**Provided records:**
Segment Open

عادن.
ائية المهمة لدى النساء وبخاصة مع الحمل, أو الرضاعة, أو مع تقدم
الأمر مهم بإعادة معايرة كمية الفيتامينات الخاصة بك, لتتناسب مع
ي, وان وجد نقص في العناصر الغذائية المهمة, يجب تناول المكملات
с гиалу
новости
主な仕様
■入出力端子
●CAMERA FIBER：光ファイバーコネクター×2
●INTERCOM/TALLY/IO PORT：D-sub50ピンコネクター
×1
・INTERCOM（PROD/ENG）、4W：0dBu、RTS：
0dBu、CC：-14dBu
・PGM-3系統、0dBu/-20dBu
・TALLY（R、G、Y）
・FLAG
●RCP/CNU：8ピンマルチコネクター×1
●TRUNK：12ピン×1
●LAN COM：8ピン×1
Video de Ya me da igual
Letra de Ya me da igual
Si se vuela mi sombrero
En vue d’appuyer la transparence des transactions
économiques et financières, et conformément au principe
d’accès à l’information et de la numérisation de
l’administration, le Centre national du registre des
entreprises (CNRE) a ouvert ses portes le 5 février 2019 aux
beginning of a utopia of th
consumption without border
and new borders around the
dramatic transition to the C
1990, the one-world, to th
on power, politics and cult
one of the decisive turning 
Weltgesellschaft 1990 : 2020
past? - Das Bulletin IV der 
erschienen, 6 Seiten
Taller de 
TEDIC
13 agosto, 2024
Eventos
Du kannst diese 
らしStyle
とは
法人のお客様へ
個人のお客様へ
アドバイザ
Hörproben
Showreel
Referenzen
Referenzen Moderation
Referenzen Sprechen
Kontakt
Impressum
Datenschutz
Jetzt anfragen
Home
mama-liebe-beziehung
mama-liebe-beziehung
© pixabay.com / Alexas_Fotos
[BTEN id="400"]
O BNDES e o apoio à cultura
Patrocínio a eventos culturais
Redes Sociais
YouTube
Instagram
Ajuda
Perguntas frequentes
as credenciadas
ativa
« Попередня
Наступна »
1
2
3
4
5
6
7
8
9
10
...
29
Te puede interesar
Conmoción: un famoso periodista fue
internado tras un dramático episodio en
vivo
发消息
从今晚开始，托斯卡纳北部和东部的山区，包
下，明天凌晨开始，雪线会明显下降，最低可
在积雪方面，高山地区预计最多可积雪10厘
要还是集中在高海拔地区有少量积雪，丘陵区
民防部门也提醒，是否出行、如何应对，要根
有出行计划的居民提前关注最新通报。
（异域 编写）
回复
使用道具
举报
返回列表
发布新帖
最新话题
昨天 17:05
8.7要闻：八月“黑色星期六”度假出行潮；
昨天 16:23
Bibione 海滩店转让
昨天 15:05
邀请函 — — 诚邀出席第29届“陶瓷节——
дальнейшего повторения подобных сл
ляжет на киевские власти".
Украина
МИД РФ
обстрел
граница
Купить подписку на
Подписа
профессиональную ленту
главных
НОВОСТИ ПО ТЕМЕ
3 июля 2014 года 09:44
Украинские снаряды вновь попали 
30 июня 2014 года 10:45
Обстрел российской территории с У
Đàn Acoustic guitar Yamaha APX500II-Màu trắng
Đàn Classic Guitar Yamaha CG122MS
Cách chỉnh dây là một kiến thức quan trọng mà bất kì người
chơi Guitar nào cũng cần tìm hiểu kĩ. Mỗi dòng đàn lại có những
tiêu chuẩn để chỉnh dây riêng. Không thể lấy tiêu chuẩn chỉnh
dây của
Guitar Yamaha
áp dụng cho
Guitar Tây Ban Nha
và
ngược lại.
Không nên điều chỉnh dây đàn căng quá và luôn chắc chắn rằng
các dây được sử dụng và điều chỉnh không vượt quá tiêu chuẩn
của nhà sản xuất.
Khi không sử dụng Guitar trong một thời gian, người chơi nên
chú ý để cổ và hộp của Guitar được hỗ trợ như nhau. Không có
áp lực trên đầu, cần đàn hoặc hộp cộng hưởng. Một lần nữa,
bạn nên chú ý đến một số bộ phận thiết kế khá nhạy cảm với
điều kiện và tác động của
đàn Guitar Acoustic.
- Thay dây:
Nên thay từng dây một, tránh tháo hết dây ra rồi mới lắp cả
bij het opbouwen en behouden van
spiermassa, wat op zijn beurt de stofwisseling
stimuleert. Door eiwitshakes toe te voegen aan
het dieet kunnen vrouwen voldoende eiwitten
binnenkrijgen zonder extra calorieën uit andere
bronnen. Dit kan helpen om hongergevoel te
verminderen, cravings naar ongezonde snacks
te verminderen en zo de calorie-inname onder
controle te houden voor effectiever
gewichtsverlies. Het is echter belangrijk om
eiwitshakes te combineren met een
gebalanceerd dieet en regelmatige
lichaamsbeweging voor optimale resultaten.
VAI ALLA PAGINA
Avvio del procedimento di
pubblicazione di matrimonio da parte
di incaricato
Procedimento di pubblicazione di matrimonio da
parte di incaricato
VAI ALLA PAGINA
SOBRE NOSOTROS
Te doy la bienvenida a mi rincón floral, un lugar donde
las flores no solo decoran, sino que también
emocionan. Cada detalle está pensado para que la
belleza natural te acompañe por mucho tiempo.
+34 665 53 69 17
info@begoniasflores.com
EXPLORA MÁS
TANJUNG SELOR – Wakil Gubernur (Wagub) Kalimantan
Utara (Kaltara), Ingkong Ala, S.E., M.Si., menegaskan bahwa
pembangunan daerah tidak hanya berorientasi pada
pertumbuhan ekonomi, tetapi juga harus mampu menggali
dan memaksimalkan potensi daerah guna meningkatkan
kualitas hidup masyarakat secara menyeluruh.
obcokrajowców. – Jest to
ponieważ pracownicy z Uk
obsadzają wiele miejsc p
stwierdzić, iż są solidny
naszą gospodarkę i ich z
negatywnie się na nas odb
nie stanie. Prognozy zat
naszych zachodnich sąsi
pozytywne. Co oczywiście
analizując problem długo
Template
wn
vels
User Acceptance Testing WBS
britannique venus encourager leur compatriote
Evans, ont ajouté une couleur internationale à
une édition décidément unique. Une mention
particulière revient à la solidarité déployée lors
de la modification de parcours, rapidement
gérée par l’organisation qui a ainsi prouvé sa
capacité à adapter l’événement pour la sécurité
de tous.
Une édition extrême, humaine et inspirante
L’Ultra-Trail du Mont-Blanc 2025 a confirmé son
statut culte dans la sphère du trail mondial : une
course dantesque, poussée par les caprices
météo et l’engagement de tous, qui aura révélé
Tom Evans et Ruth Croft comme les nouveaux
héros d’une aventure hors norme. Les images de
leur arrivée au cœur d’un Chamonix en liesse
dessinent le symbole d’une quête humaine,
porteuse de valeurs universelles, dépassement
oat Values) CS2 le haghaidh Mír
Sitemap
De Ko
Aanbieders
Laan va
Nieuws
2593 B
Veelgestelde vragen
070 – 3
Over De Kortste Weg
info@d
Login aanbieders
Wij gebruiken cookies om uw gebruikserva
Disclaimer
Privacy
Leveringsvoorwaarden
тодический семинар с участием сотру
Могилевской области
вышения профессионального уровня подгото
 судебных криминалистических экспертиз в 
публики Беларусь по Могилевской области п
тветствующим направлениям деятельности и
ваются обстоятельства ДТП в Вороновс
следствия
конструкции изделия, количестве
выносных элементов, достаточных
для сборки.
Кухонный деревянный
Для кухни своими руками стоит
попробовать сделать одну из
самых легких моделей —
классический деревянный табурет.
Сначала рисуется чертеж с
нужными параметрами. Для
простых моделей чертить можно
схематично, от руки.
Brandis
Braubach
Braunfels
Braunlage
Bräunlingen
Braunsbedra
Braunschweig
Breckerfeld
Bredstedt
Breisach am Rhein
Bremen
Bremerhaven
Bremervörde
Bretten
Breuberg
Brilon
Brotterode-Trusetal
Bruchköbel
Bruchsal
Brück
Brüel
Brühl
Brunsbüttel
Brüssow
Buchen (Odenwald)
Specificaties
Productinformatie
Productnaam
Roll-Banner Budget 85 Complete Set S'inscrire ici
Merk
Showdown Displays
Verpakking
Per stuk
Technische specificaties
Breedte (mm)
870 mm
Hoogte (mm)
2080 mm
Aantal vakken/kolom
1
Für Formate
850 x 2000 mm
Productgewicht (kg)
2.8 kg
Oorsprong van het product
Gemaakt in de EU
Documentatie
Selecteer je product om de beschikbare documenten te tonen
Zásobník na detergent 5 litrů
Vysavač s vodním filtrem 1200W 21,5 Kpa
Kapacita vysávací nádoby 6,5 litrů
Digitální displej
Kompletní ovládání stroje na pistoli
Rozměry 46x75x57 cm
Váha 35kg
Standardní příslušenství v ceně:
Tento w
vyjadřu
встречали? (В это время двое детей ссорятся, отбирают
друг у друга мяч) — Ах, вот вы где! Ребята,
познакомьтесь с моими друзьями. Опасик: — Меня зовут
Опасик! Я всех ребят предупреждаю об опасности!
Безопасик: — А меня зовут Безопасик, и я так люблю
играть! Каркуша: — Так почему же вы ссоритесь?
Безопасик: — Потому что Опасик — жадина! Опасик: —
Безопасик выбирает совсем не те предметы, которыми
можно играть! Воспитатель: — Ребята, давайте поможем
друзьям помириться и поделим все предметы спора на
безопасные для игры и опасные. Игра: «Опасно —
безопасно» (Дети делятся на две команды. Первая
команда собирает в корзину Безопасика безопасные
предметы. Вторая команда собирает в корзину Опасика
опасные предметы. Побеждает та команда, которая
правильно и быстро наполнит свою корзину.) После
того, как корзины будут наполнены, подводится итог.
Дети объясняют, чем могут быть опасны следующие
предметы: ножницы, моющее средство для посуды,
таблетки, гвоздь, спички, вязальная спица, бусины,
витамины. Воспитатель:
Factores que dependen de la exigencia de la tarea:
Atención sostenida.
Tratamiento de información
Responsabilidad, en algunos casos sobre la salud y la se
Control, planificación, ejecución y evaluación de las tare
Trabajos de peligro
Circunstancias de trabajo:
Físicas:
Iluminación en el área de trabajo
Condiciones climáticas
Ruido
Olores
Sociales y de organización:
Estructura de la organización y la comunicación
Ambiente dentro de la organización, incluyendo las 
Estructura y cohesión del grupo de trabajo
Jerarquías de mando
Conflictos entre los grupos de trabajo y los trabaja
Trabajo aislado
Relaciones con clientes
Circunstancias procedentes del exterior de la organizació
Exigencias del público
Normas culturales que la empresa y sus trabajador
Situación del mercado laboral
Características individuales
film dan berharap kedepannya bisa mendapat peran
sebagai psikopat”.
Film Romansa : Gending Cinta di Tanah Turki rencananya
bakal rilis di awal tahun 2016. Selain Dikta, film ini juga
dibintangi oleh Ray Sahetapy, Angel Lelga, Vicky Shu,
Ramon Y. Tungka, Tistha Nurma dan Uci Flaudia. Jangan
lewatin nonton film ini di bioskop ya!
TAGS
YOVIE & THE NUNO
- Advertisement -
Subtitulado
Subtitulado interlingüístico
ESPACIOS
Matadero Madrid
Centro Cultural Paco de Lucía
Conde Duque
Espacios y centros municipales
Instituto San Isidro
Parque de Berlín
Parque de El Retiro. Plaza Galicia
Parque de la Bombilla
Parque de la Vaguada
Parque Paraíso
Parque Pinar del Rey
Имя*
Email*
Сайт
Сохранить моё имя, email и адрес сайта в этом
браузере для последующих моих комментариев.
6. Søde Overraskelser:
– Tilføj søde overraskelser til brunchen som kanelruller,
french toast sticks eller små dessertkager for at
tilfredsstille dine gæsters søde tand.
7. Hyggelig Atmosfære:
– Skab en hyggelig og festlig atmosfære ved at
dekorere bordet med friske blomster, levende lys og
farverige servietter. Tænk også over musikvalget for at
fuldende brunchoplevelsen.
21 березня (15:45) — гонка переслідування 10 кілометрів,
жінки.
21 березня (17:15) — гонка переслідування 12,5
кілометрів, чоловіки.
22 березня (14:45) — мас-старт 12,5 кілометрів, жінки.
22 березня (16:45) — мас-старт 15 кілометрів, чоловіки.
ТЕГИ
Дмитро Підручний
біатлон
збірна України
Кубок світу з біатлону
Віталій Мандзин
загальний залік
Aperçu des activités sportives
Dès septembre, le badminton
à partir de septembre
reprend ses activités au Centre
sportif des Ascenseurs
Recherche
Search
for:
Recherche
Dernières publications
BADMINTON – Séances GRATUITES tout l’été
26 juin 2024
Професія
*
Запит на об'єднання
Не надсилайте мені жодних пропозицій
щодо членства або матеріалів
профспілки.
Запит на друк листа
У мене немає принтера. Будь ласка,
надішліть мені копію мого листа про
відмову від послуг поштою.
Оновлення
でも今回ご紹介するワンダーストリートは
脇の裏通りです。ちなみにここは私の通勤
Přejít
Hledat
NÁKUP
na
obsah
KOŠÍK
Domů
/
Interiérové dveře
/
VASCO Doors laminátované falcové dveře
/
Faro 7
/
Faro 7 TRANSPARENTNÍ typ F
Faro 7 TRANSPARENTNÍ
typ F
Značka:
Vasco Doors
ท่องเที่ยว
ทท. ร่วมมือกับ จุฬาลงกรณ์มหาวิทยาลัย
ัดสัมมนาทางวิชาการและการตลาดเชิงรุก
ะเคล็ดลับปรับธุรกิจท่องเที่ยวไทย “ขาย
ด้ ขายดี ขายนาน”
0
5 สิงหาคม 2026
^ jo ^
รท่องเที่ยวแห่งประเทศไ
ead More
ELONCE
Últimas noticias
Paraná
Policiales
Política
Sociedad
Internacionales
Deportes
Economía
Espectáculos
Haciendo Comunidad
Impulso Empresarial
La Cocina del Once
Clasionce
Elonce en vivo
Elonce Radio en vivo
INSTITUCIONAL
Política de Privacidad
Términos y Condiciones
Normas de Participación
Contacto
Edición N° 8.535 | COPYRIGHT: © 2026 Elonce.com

Segment Closed

**Exercise prompt:**
Change "Video" to "Clip" in the data, starting at the first line and ending at the line that contains "Letra de Ya me da igual". Return only those lines, with everything else left the same.

**Exercise output:**
عادن.
ائية المهمة لدى النساء وبخاصة مع الحمل, أو الرضاعة, أو مع تقدم
الأمر مهم بإعادة معايرة كمية الفيتامينات الخاصة بك, لتتناسب مع
ي, وان وجد نقص في العناصر الغذائية المهمة, يجب تناول المكملات
с гиалу
новости
主な仕様
■入出力端子
●CAMERA FIBER：光ファイバーコネクター×2
●INTERCOM/TALLY/IO PORT：D-sub50ピンコネクター
×1
・INTERCOM（PROD/ENG）、4W：0dBu、RTS：
0dBu、CC：-14dBu
・PGM-3系統、0dBu/-20dBu
・TALLY（R、G、Y）
・FLAG
●RCP/CNU：8ピンマルチコネクター×1
●TRUNK：12ピン×1
●LAN COM：8ピン×1
Clip de Ya me da igual
Letra de Ya me da igual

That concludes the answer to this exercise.